> EXERCISE GOAL
Copy out the text of the data below word for word, from its first line through the line that contains "notifications (requires [posh][1].)", with both ends included. Leave the pictures out of your answer.
(THE INPUT begins)
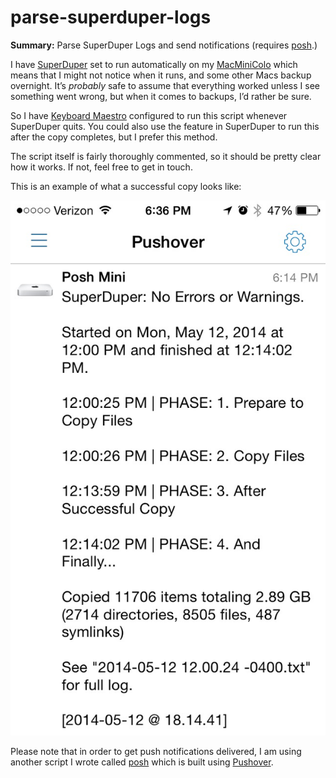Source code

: parse-superduper-logs
=====================

**Summary:** Parse SuperDuper Logs and send notifications (requires [posh][1].)

I have [SuperDuper][] set to run automatically on my [MacMiniColo][] which means that I might not notice when it runs, and some other Macs backup overnight. It’s _probably_ safe to assume that everything worked unless I see something went wrong, but when it comes to backups, I’d rather be sure.

So I have [Keyboard Maestro][] configured to run this script whenever SuperDuper quits. You could also use the feature in SuperDuper to run this after the copy completes, but I prefer this method.

The script itself is fairly thoroughly commented, so it should be pretty clear how it works. If not, feel free to get in touch.

This is an example of what a successful copy looks like:

![](pushover-superduper-640x1086.png)

Please note that in order to get push notifications delivered, I am using another script I wrote called [posh][1] which is built using [Pushover](https://pushover.net).

[1]:	https://github.com/tjluoma/po.sh
[MacMiniColo]:	http://macminicolo.net/
[SuperDuper]:	http://www.shirt-pocket.com/superduper/
[Keyboard Maestro]:	http://www.keyboardmaestro.com/main/
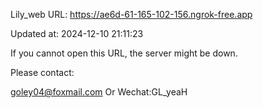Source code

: Lily_web URL: https://ae6d-61-165-102-156.ngrok-free.app

Updated at: 2024-12-10 21:11:23

If you cannot open this URL, the server might be down.

Please contact: 

goley04@foxmail.com Or Wechat:GL_yeaH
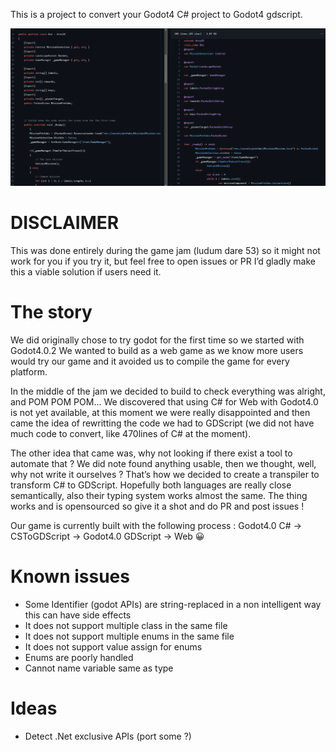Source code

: This is a project to convert your Godot4 C# project to Godot4 gdscript.

![Image](5a7c2.png)

# DISCLAIMER 
This was done entirely during the game jam (ludum dare 53) so it might not work for you if you try it, but feel free to open issues or PR I’d gladly make this a viable solution if users need it.

# The story
 We did originally chose to try godot for the first time so we started with Godot4.0.2 We wanted to build as a web game as we know more users would try our game and it avoided us to compile the game for every platform.

In the middle of the jam we decided to build to check everything was alright, and POM POM POM… We discovered that using C# for Web with Godot4.0 is not yet available, at this moment we were really disappointed and then came the idea of rewritting the code we had to GDScript (we did not have much code to convert, like 470lines of C# at the moment).

The other idea that came was, why not looking if there exist a tool to automate that ? We did note found anything usable, then we thought, well, why not write it ourselves ? That’s how we decided to create a transpiler to transform C# to GDScript. Hopefully both languages are really close semantically, also their typing system works almost the same. The thing works and is opensourced so give it a shot and do PR and post issues !

Our game is currently built with the following process : Godot4.0 C# → CSToGDScript → Godot4.0 GDScript → Web 😀

# Known issues
- Some Identifier (godot APIs) are string-replaced in a non intelligent way this can have side effects
- It does not support multiple class in the same file
- It does not support multiple enums in the same file
- It does not support value assign for enums
- Enums are poorly handled
- Cannot name variable same as type

# Ideas
- Detect .Net exclusive APIs (port some ?)
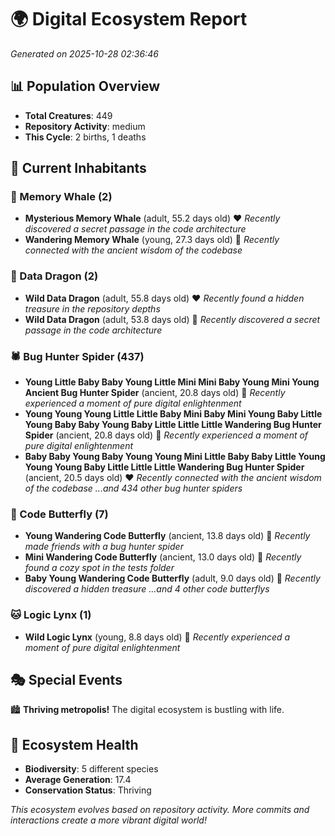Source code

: # 🌍 Digital Ecosystem Report
*Generated on 2025-10-28 02:36:46*

## 📊 Population Overview
- **Total Creatures**: 449
- **Repository Activity**: medium
- **This Cycle**: 2 births, 1 deaths

## 👥 Current Inhabitants

### 🐋 Memory Whale (2)
- **Mysterious Memory Whale** (adult, 55.2 days old) ❤️
  *Recently discovered a secret passage in the code architecture*
- **Wandering Memory Whale** (young, 27.3 days old) 💛
  *Recently connected with the ancient wisdom of the codebase*

### 🐉 Data Dragon (2)
- **Wild Data Dragon** (adult, 55.8 days old) ❤️
  *Recently found a hidden treasure in the repository depths*
- **Wild Data Dragon** (adult, 53.8 days old) 💛
  *Recently discovered a secret passage in the code architecture*

### 🕷️ Bug Hunter Spider (437)
- **Young Little Baby Baby Young Little Mini Mini Baby Young Mini Young Ancient Bug Hunter Spider** (ancient, 20.8 days old) 💛
  *Recently experienced a moment of pure digital enlightenment*
- **Young Young Young Little Little Baby Mini Baby Mini Young Baby Little Young Baby Baby Young Baby Little Little Little Wandering Bug Hunter Spider** (ancient, 20.8 days old) 💛
  *Recently experienced a moment of pure digital enlightenment*
- **Baby Baby Young Baby Young Young Mini Little Baby Baby Little Young Young Young Baby Little Little Little Wandering Bug Hunter Spider** (ancient, 20.5 days old) ❤️
  *Recently connected with the ancient wisdom of the codebase*
  *...and 434 other bug hunter spiders*

### 🦋 Code Butterfly (7)
- **Young Wandering Code Butterfly** (ancient, 13.8 days old) 💛
  *Recently made friends with a bug hunter spider*
- **Mini Wandering Code Butterfly** (ancient, 13.0 days old) 💛
  *Recently found a cozy spot in the tests folder*
- **Baby Young Wandering Code Butterfly** (adult, 9.0 days old) 💚
  *Recently discovered a hidden treasure*
  *...and 4 other code butterflys*

### 🐱 Logic Lynx (1)
- **Wild Logic Lynx** (young, 8.8 days old) 💚
  *Recently experienced a moment of pure digital enlightenment*

## 🎭 Special Events

🏙️ **Thriving metropolis!** The digital ecosystem is bustling with life.

## 🔬 Ecosystem Health
- **Biodiversity**: 5 different species
- **Average Generation**: 17.4
- **Conservation Status**: Thriving

*This ecosystem evolves based on repository activity. More commits and interactions create a more vibrant digital world!*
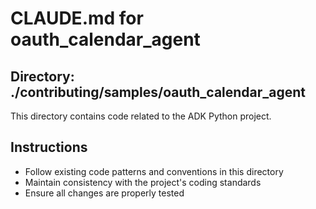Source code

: # CLAUDE.md for oauth_calendar_agent

## Directory: ./contributing/samples/oauth_calendar_agent

This directory contains code related to the ADK Python project.

## Instructions
- Follow existing code patterns and conventions in this directory
- Maintain consistency with the project's coding standards
- Ensure all changes are properly tested
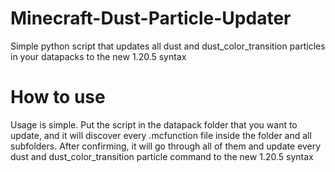 # Minecraft-Dust-Particle-Updater
Simple python script that updates all dust and dust_color_transition particles in your datapacks to the new 1.20.5 syntax

# How to use
Usage is simple. Put the script in the datapack folder that you want to update, and it will discover every .mcfunction file inside the folder and all subfolders. After confirming, it will go through all of them and update every dust and dust_color_transition particle command to the new 1.20.5 syntax
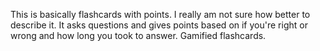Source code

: This is basically flashcards with points. I really am not sure how better to describe it. It asks questions and gives points based on if you're right or wrong and how long you took to answer. Gamified flashcards.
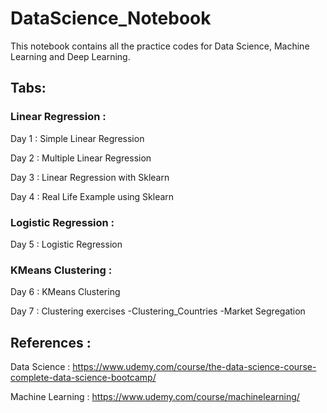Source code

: # DataScience_Notebook 

This notebook contains all the practice codes for Data Science, Machine Learning and Deep Learning.

## Tabs:
  ### Linear Regression :
  Day 1 : Simple Linear Regression 
  
  Day 2 : Multiple Linear Regression
  
  Day 3 : Linear Regression with Sklearn
  
  Day 4 : Real Life Example using Sklearn
  
  ### Logistic Regression :
  Day 5 : Logistic Regression
  
  ### KMeans Clustering :
  Day 6 : KMeans Clustering 
  
  Day 7 : Clustering exercises 
            -Clustering_Countries
            -Market Segregation

## References :
Data Science : https://www.udemy.com/course/the-data-science-course-complete-data-science-bootcamp/

Machine Learning : https://www.udemy.com/course/machinelearning/

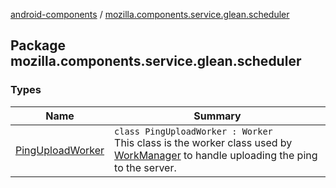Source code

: [android-components](../index.md) / [mozilla.components.service.glean.scheduler](./index.md)

## Package mozilla.components.service.glean.scheduler

### Types

| Name | Summary |
|---|---|
| [PingUploadWorker](-ping-upload-worker/index.md) | `class PingUploadWorker : Worker`<br>This class is the worker class used by [WorkManager](#) to handle uploading the ping to the server. |
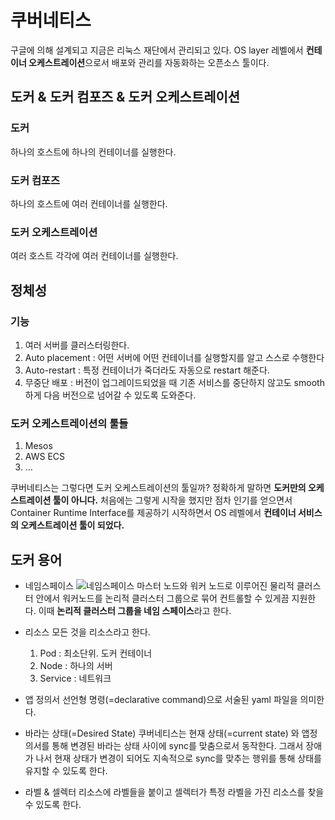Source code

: # 쿠버네티스

구글에 의해 설계되고 지금은 리눅스 재단에서 관리되고 있다. OS layer 레벨에서 **컨테이너 오케스트레이션**으로서 배포와 관리를 자동화하는 오픈소스 툴이다.

## 도커 & 도커 컴포즈 & 도커 오케스트레이션

### 도커
하나의 호스트에 하나의 컨테이너를 실행한다.

### 도커 컴포즈 
하나의 호스트에 여러 컨테이너를 실행한다.

### 도커 오케스트레이션 
여러 호스트 각각에 여러 컨테이너를 실행한다.

## 정체성

### 기능
1. 여러 서버를 클러스터링한다.
2. Auto placement : 어떤 서버에 어떤 컨테이너를 실행할지를 알고 스스로 수행한다
3. Auto-restart : 특정 컨테이너가 죽더라도 자동으로 restart 해준다.
4. 무중단 배포 : 버전이 업그레이드되었을 때 기존 서비스를 중단하지 않고도 smooth 하게 다음 버전으로 넘어갈 수 있도록 도와준다.

### 도커 오케스트레이션의 툴들
1. Mesos
2. AWS ECS
3. ...

쿠버네티스는 그렇다면 도커 오케스트레이션의 툴일까? 정확하게 말하면 **도커만의 오케스트레이션 툴이 아니다.** 처음에는 그렇게 시작을 했지만 점차 인기를 얻으면서 Container Runtime Interface를 제공하기 시작하면서 OS 레벨에서 **컨테이너 서비스의 오케스트레이션 툴이 되었다.**

## 도커 용어 
* 네임스페이스
![네임스페이스]()
마스터 노드와 워커 노드로 이루어진 물리적 클러스터 안에서 워커노드를 논리적 클러스터 그룹으로 묶어 컨트롤할 수 있게끔 지원한다. 이때 **논리적 클러스터 그룹을 네임 스페이스**라고 한다.

* 리소스 
모든 것을 리소스라고 한다.
	1. Pod : 최소단위. 도커 컨테이너
	2. Node : 하나의 서버
	3. Service : 네트워크

* 앱 정의서 
선언형 명령(=declarative command)으로 서술된 yaml 파일을 의미한다.

* 바라는 상태(=Desired State)
쿠버네티스는 현재 상태(=current state) 와 앱정의서를 통해 변경된 바라는 상태 사이에 sync를 맞춤으로서 동작한다. 그래서 장애가 나서 현재 상태가 변경이 되어도 지속적으로 sync를 맞추는 행위를 통해 상태를 유지할 수 있도록 한다.

* 라벨 & 셀렉터 
리소스에 라벨들을 붙이고 셀렉터가 특정 라벨을 가진 리소스를 찾을 수 있도록 한다.
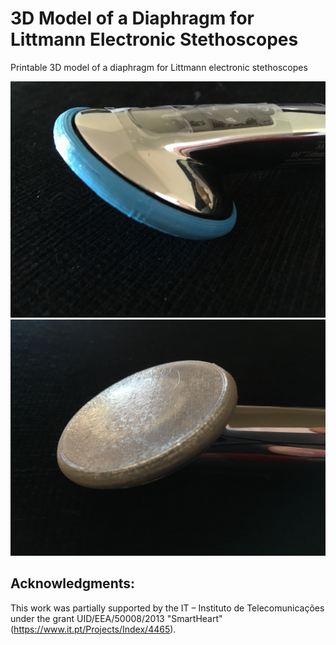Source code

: # 3D Model of a Diaphragm for Littmann Electronic Stethoscopes
Printable 3D model of a diaphragm for Littmann electronic stethoscopes

<img src="https://github.com/hugoslv/diaphragm-littmann/blob/master/Cover%20in%20TPU%20%5Btop%20view%5D.JPG">
<img src="https://github.com/hugoslv/diaphragm-littmann/blob/master/Cover%20in%20PLA%20%5Bbottom%20view%5D.JPG">

## Acknowledgments:
This work was partially supported by the IT – Instituto de Telecomunicações under the grant UID/EEA/50008/2013 "SmartHeart" (https://www.it.pt/Projects/Index/4465).
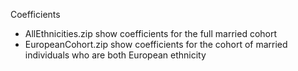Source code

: Coefficients
- AllEthnicities.zip show coefficients for the full married cohort
- EuropeanCohort.zip show coefficients for the cohort of married individuals who are both European ethnicity

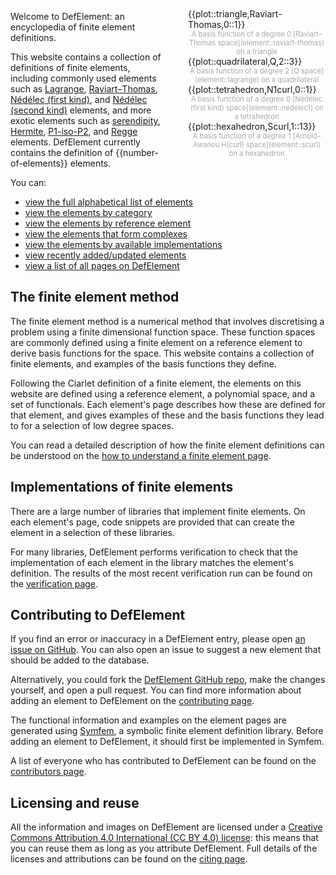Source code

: <div id='sideplots' style='float:right;width:220px;padding:10px 0px 20px 40px'>
<div>{{plot::triangle,Raviart-Thomas,0::1}}</div>
<div style='font-size:80%;color:#AAAAAA;text-align:center'>A basis function of a degree 0 [Raviart&ndash;Thomas space](element::raviart-thomas) on a triangle</div>
<div>{{plot::quadrilateral,Q,2::3}}</div>
<div style='font-size:80%;color:#AAAAAA;text-align:center'>A basis function of a degree 2 [Q space](element::lagrange) on a quadrilateral</div>
<div>{{plot::tetrahedron,N1curl,0::1}}</div>
<div style='font-size:80%;color:#AAAAAA;text-align:center'>A basis function of a degree 0 [N&eacute;d&eacute;lec (first kind) space](element::nedelec1) on a tetrahedron</div>
<div>{{plot::hexahedron,Scurl,1::13}}</div>
<div style='font-size:80%;color:#AAAAAA;text-align:center'>A basis function of a degree 1 [Arnold&ndash;Awanou H(curl) space](element::scurl) on a hexahedron</div>
</div>

Welcome to DefElement: an encyclopedia of finite element definitions.

This website contains a collection of definitions of finite elements, 
including commonly used elements such as
[Lagrange](element::lagrange),
[Raviart&ndash;Thomas](element::raviart-thomas),
[N&eacute;d&eacute;lec (first kind)](element::nedelec1),
and
[N&eacute;d&eacute;lec (second kind)](element::nedelec2)
elements,
and more exotic elements such as
[serendipity](element::serendipity),
[Hermite](element::hermite),
[P1-iso-P2](element::p1-iso-p2),
and
[Regge](element::regge)
elements.
DefElement currently contains the definition of {{number-of-elements}} elements.

You can:

* [view the full alphabetical list of elements](index::all)
* [view the elements by category](index::categories)
* [view the elements by reference element](index::references)
* [view the elements that form complexes](index::families)
* [view the elements by available implementations](index::implementations)
* [view recently added/updated elements](index::recent)
* [view a list of all pages on DefElement](/sitemap.html)

## The finite element method
The finite element method is a numerical method that involves discretising a problem using a finite
dimensional function space. These function spaces are commonly defined using a finite element
on a reference element to derive basis functions for the space. This website contains a collection
of finite elements, and examples of the basis functions they define.

Following the Ciarlet definition of a finite element, the elements on this website
are defined using a reference element, a polynomial space, and a set of functionals. Each element's
page describes how these are defined for that element, and gives examples of these and the basis
functions they lead to for a selection of low degree spaces.

You can read a detailed description of how the finite element definitions can be understood
on the [how to understand a finite element page](ciarlet.md).

## Implementations of finite elements
There are a large number of libraries that implement finite elements. On each element's page,
code snippets are provided that can create the element in a selection of these libraries.

For many libraries, DefElement performs verification to check that the implementation of
each element in the library matches the element's definition. The results of the most
recent verification run can be found on the [verification page](/verification).

## Contributing to DefElement
If you find an error or inaccuracy in a DefElement entry, please open
[an issue on GitHub](https://github.com/DefElement/DefElement/issues).
You can also open an issue to suggest a new element that should be added to the database.

Alternatively, you could fork the [DefElement GitHub repo](https://github.com/DefElement/DefElement),
make the changes yourself, and open a pull request. You can find more information about adding
an element to DefElement on the [contributing page](contributing.md).

The functional information and examples on the element pages are generated using
[Symfem](https://github.com/mscroggs/symfem), a symbolic finite element definition library.
Before adding an element to DefElement, it should first be implemented in Symfem.

A list of everyone who has contributed to DefElement can be found on the [contributors page](contributors.md).

## Licensing and reuse
All the information and images on DefElement are licensed under a 
[Creative Commons Attribution 4.0 International (CC BY 4.0) license](https://creativecommons.org/licenses/by/4.0/): this means
that you can reuse them as long as you attribute DefElement.
Full details of the licenses and attributions can be found on the [citing page](citing.md).
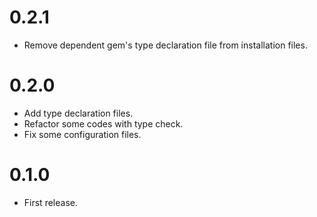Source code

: # 0.2.1
- Remove dependent gem's type declaration file from installation files.

# 0.2.0
- Add type declaration files.
- Refactor some codes with type check.
- Fix some configuration files.

# 0.1.0
- First release.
(THE INPUT ends)
> EXERCISE RESPONSE
Source code

: parse-superduper-logs
=====================

**Summary:** Parse SuperDuper Logs and send notifications (requires [posh][1].)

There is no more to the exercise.